▶ **Your assignment**: Count the lines in the items below that contain the word "What". Reply with the number alone.
:: Source data ::
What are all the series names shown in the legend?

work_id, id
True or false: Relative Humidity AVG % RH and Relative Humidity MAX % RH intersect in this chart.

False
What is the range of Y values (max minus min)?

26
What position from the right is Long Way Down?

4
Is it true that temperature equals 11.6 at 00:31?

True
:::
:: Source data ::
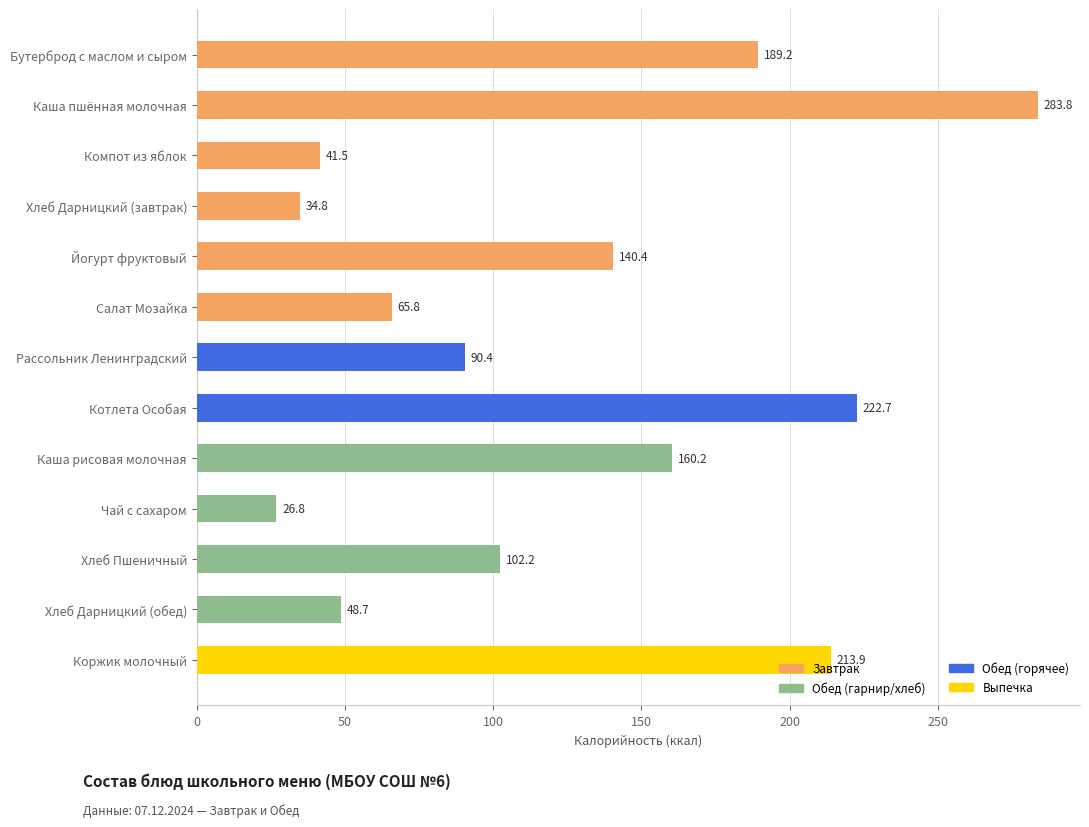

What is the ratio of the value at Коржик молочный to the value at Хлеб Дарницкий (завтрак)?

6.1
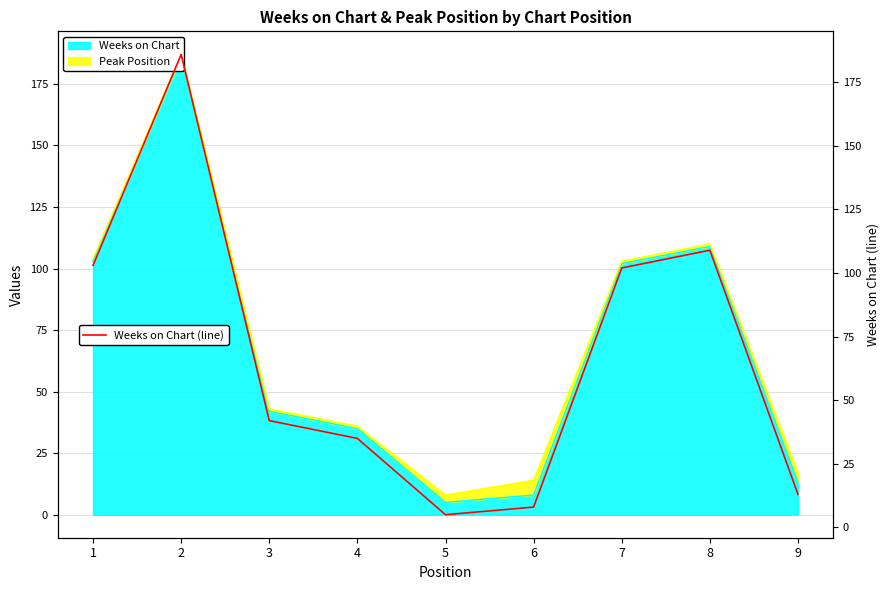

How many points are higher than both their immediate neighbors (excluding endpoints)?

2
:::
▶ **Solution to this task**: 4